Moving on to the writer’s description of Israel’s actions as “genocide” and “ethnic cleansing”, this lacks both a basis in law and any objective representation of the complex realities of the Israeli-Palestinian conflict. De Mezieres refers to the deaths of “tens of thousands of mostly women and children” without clear citation of credible data to substantiate these figures. As all but goes without saying, there is no acknowledgement of the fact that by deliberately basing its military operations right in the heartland of Gaza’s civilian population, Hamas itself must be regarded as culpable for the non-combatant casualties resulting from the war that they themselves chose to start. 

Israel’s right to exist

The article contains numerous other statements that lack substantiation and are factually incorrect. One is the writer’s assertion that Israel has no right to exist and that there is no legal basis for its right to be sovereign state. This is a gross misrepresentation of the most basic facts, legal, historical or otherwise.

If anything, Israel has an even greater claim to legitimacy than most countries since it is one of the very few sovereign states whose very coming into being was largely predicated by a majority vote to that effect in the United Nations. Mysteriously, De Mezieres asserts that “just because Israel is ‘recognised’ by 163 of 193 UN member states doesn’t make it legal”.

Amongst other things, Mr De Mezieres, yes, this does make a state “legal”. How, indeed, could it be otherwise? It is hard to imagine what rationale De Mezieres might have had for making so extraordinary an assertion, but then perhaps there never was any. Like Hamas and others of that ilk, what the writer is really saying is not that Israel has no right to exist but that he doesn’t wish it to do so.  
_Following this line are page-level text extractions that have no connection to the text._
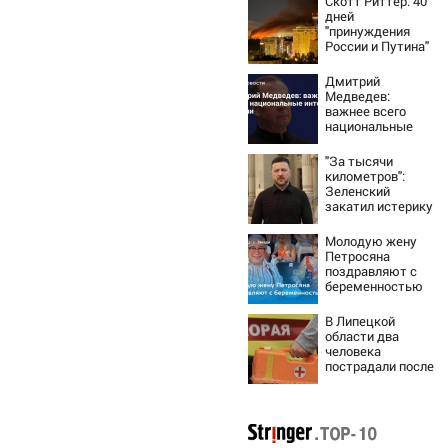
Скотт Риттер: 40
дней
"принуждения
России и Путина"
резко приблизили
крах режима
Дмитрий
Зеленского
Медведев:
важнее всего
национальные
интересы России
"За тысячи
километров":
Зеленский
закатил истерику
Западу после
ночного удара
Молодую жену
Петросяна
поздравляют с
беременностью
В Липецкой
области два
человека
пострадали после
падения БПЛА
What it really comes down to is that De Mezieres’ true motivations are very far from being underpinned by any genuine sympathy for the Palestinians, let alone any other innocent victims of the tragic, and unnecessary conflict in the region. Both in tone and content, his article reveals a visceral antipathy towards Jews, their history, identity and beliefs. The rights and wrongs of what is happening in the Middle East simply provides him with a convenient framework through which he can propagate his deeply prejudiced views.